Output every line of text in the data below exactly as it appears, keeping the same order and line breaks. Leave out the pictures.

-- INPUT DATA follows --

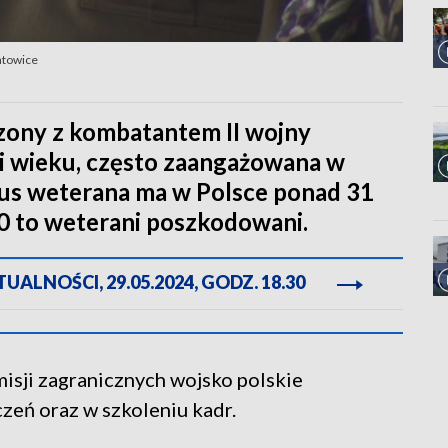
atowice
zony z kombatantem II wojny
ni wieku, często zaangażowana w
atus weterana ma w Polsce ponad 31
0 to weterani poszkodowani.
ALNOŚCI, 29.05.2024, GODZ. 18.30
sji zagranicznych wojsko polskie
eń oraz w szkoleniu kadr.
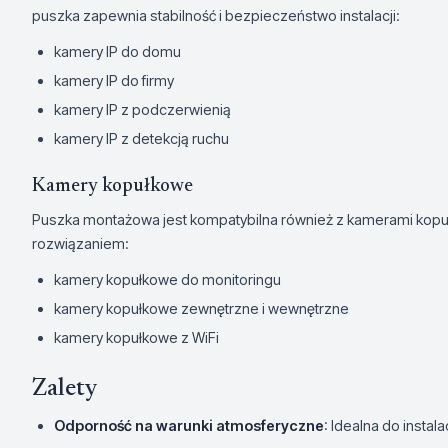
puszka zapewnia stabilność i bezpieczeństwo instalacji:
kamery IP do domu
kamery IP do firmy
kamery IP z podczerwienią
kamery IP z detekcją ruchu
Kamery kopułkowe
Puszka montażowa jest kompatybilna również z kamerami kopu
rozwiązaniem:
kamery kopułkowe do monitoringu
kamery kopułkowe zewnętrzne i wewnętrzne
kamery kopułkowe z WiFi
Zalety
Odporność na warunki atmosferyczne
: Idealna do instal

-- INPUT DATA concluded --

TASK RESULT:
atowice
zony z kombatantem II wojny
ni wieku, często zaangażowana w
atus weterana ma w Polsce ponad 31
0 to weterani poszkodowani.
ALNOŚCI, 29.05.2024, GODZ. 18.30
sji zagranicznych wojsko polskie
eń oraz w szkoleniu kadr.
puszka zapewnia stabilność i bezpieczeństwo instalacji:
kamery IP do domu
kamery IP do firmy
kamery IP z podczerwienią
kamery IP z detekcją ruchu
Kamery kopułkowe
Puszka montażowa jest kompatybilna również z kamerami kopu
rozwiązaniem:
kamery kopułkowe do monitoringu
kamery kopułkowe zewnętrzne i wewnętrzne
kamery kopułkowe z WiFi
Zalety
Odporność na warunki atmosferyczne
: Idealna do instal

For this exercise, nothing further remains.